#### About this exercise
Go through the entries below and copy each line containing the word "cytoplasmic".

Data provided Start Marker

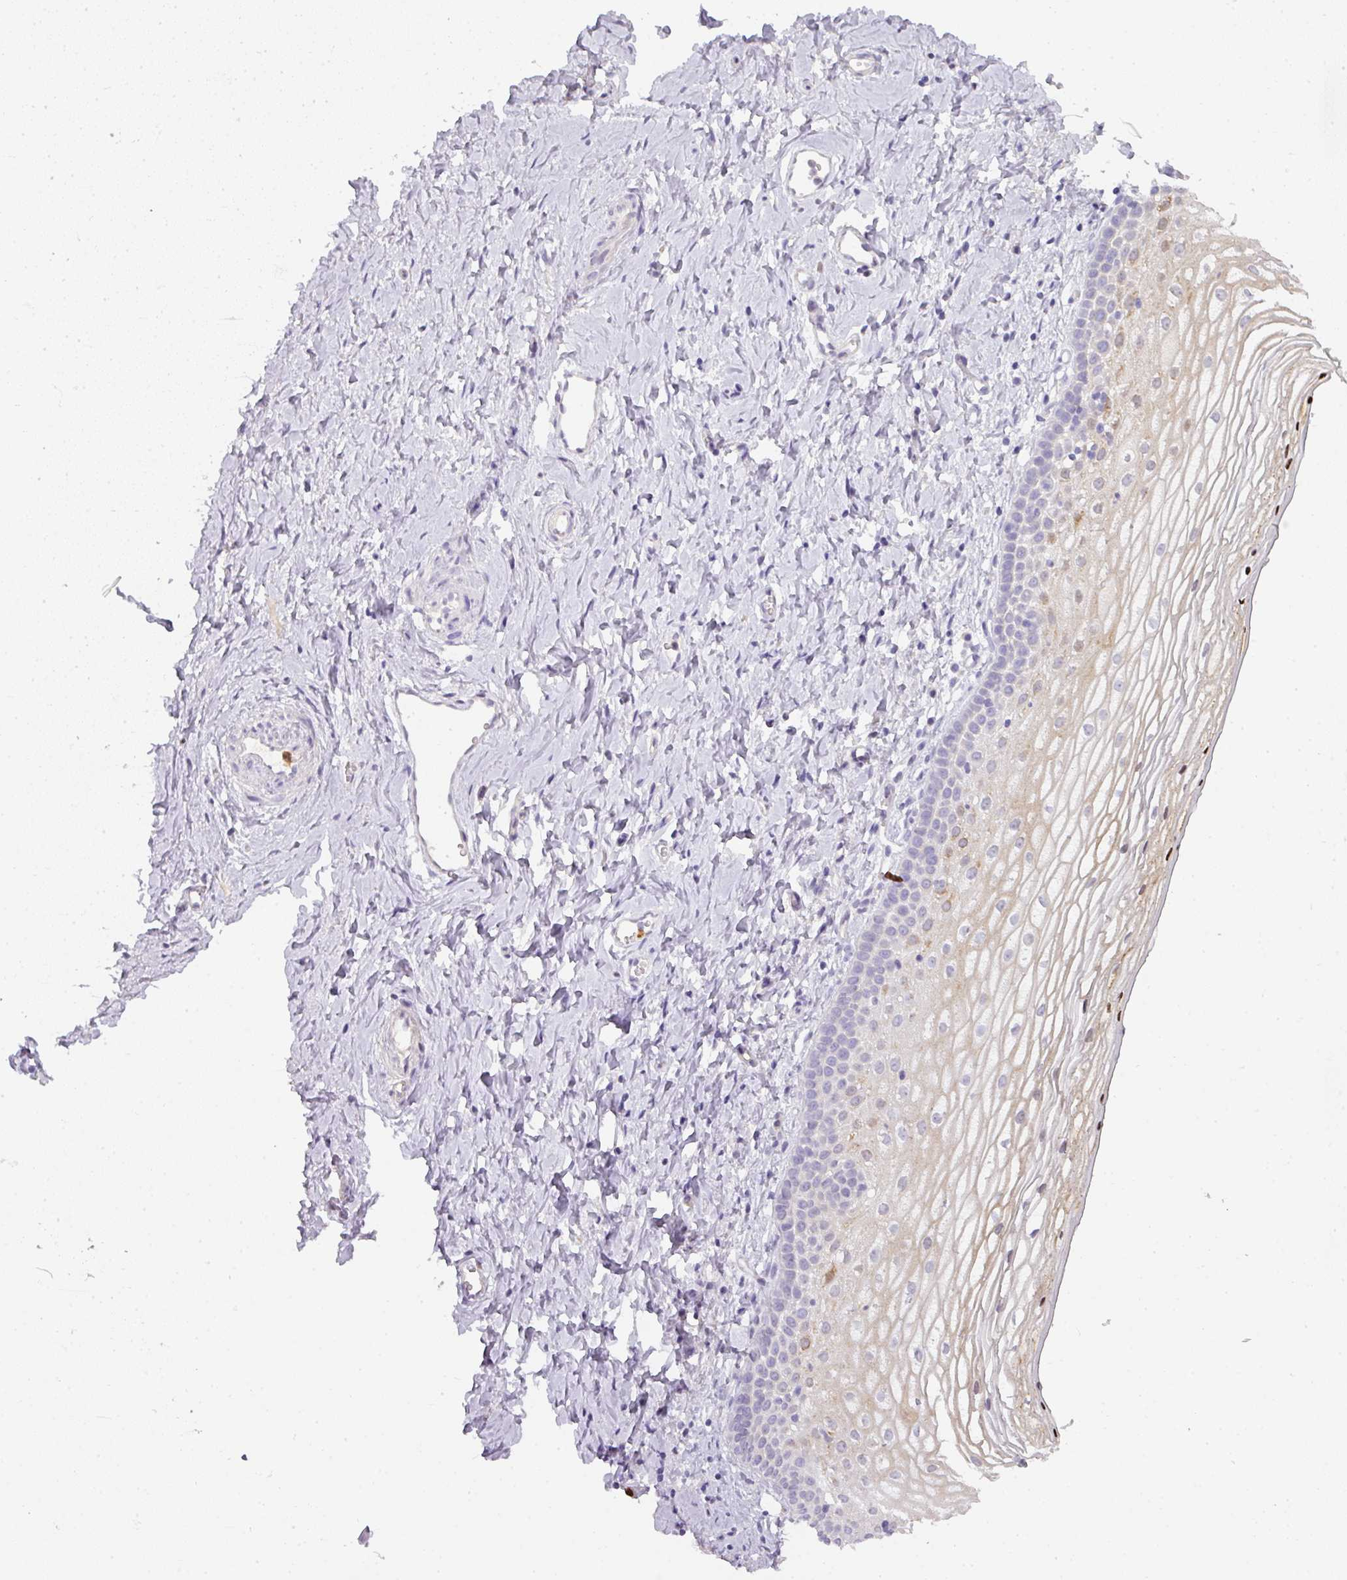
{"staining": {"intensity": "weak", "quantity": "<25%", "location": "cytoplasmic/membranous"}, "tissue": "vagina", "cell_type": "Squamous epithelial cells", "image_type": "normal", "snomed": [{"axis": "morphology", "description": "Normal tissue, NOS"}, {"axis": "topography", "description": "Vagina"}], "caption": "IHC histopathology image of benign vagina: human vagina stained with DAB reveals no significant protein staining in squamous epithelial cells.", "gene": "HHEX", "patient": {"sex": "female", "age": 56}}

Data provided End Marker
Data provided Start Marker

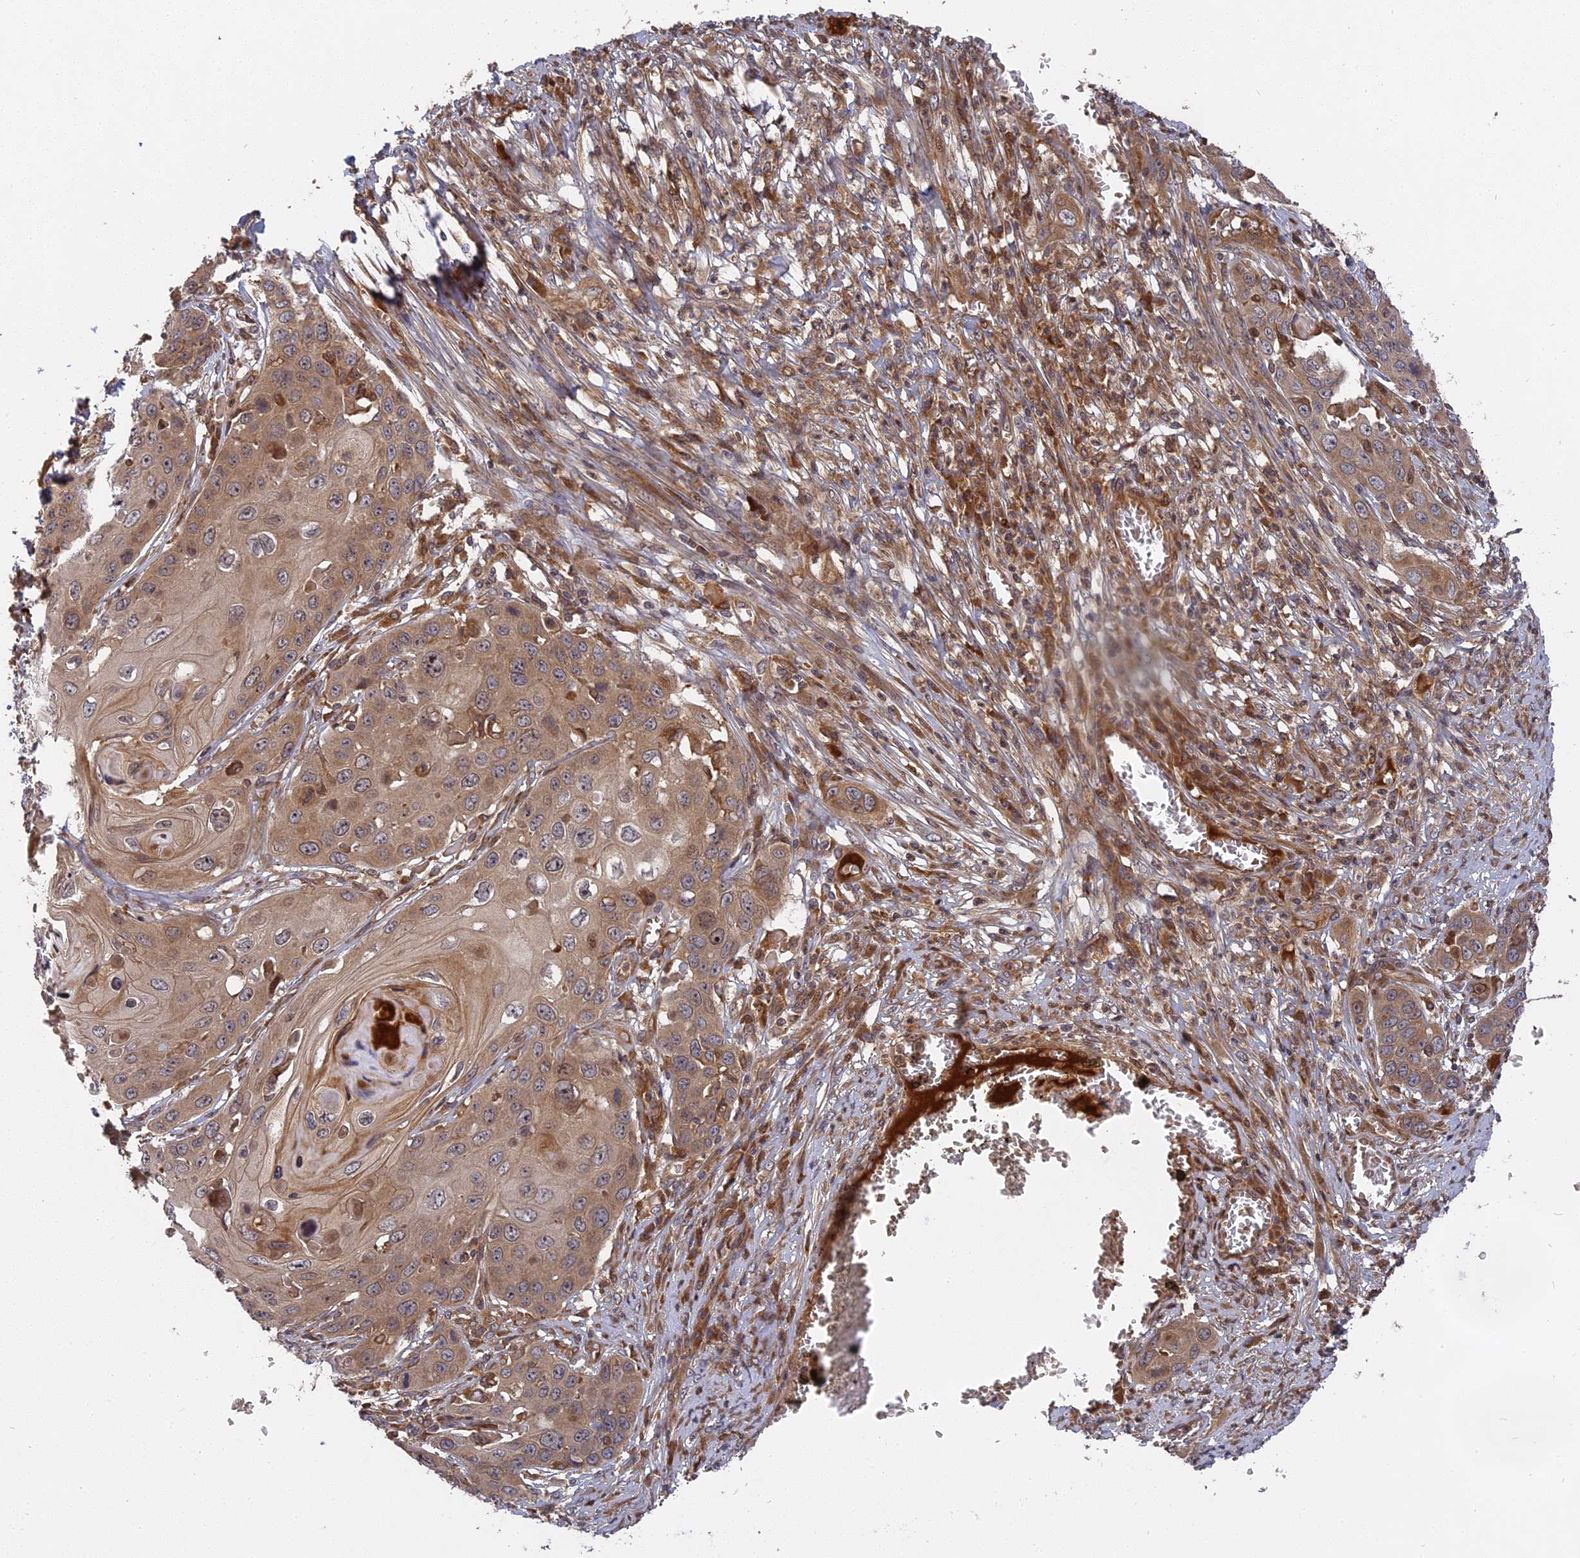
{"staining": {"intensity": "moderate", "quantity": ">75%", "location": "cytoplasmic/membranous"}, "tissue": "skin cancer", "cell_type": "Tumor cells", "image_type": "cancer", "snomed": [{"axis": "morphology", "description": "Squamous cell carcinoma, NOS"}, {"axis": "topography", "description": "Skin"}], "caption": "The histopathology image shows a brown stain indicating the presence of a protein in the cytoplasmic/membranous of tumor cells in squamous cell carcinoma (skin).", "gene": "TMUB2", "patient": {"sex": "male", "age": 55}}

Data provided End Marker
Data provided Start Marker

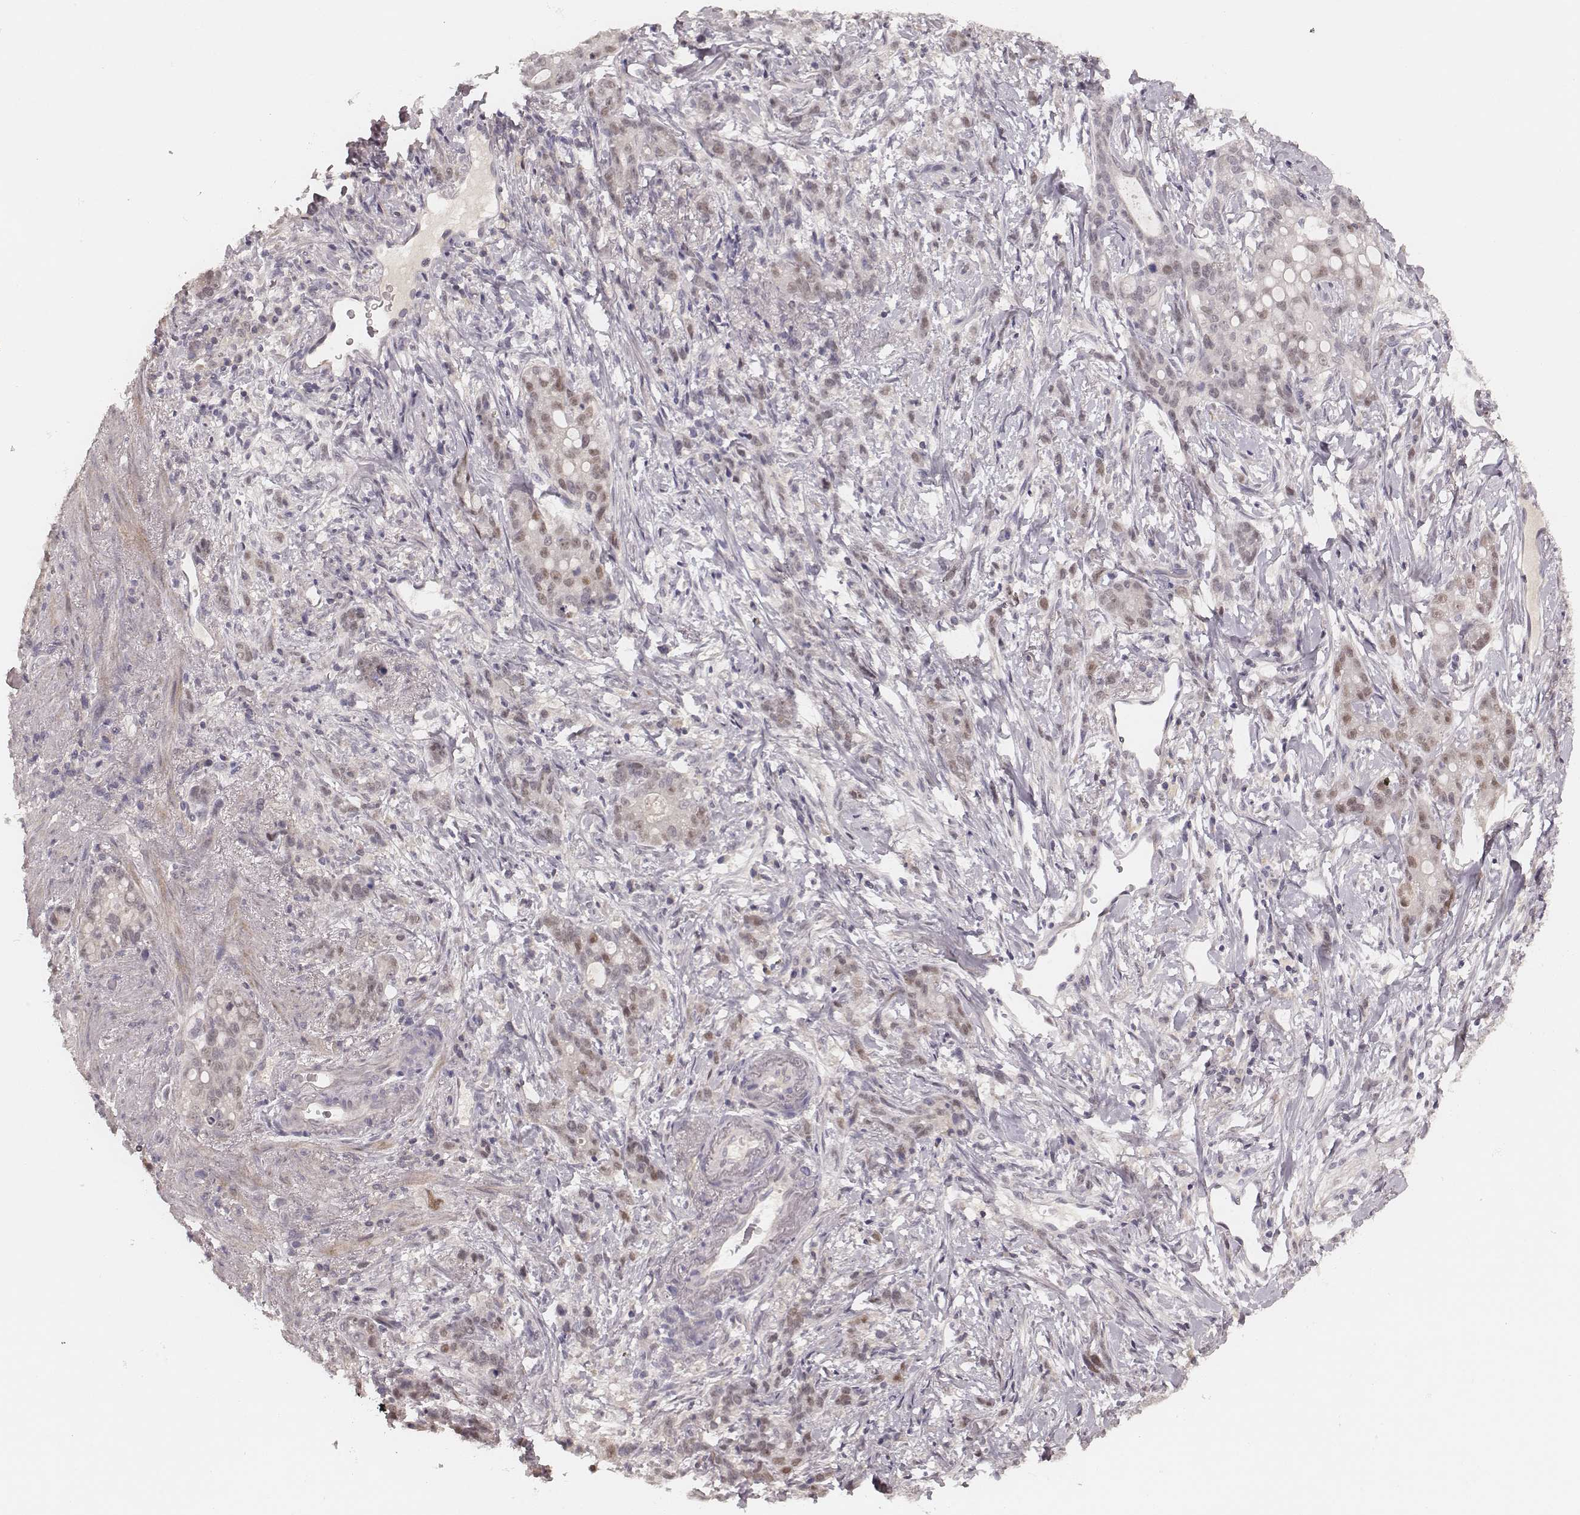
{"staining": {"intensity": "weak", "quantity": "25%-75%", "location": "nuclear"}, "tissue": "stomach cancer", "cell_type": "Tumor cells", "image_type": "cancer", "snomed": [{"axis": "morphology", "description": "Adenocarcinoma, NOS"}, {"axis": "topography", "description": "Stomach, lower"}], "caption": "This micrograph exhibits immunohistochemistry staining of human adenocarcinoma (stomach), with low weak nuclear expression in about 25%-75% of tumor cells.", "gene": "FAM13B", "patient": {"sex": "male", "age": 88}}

Data provided End Marker

#### Worked solution
{"staining": {"intensity": "weak", "quantity": "<25%", "location": "cytoplasmic/membranous"}, "tissue": "vagina", "cell_type": "Squamous epithelial cells", "image_type": "normal", "snomed": [{"axis": "morphology", "description": "Normal tissue, NOS"}, {"axis": "topography", "description": "Vagina"}], "caption": "IHC histopathology image of benign vagina: human vagina stained with DAB reveals no significant protein staining in squamous epithelial cells.", "gene": "HHEX", "patient": {"sex": "female", "age": 56}}
{"staining": {"intensity": "moderate", "quantity": ">75%", "location": "cytoplasmic/membranous"}, "tissue": "skin cancer", "cell_type": "Tumor cells", "image_type": "cancer", "snomed": [{"axis": "morphology", "description": "Squamous cell carcinoma, NOS"}, {"axis": "topography", "description": "Skin"}], "caption": "The histopathology image shows a brown stain indicating the presence of a protein in the cytoplasmic/membranous of tumor cells in squamous cell carcinoma (skin).", "gene": "TMUB2", "patient": {"sex": "male", "age": 55}}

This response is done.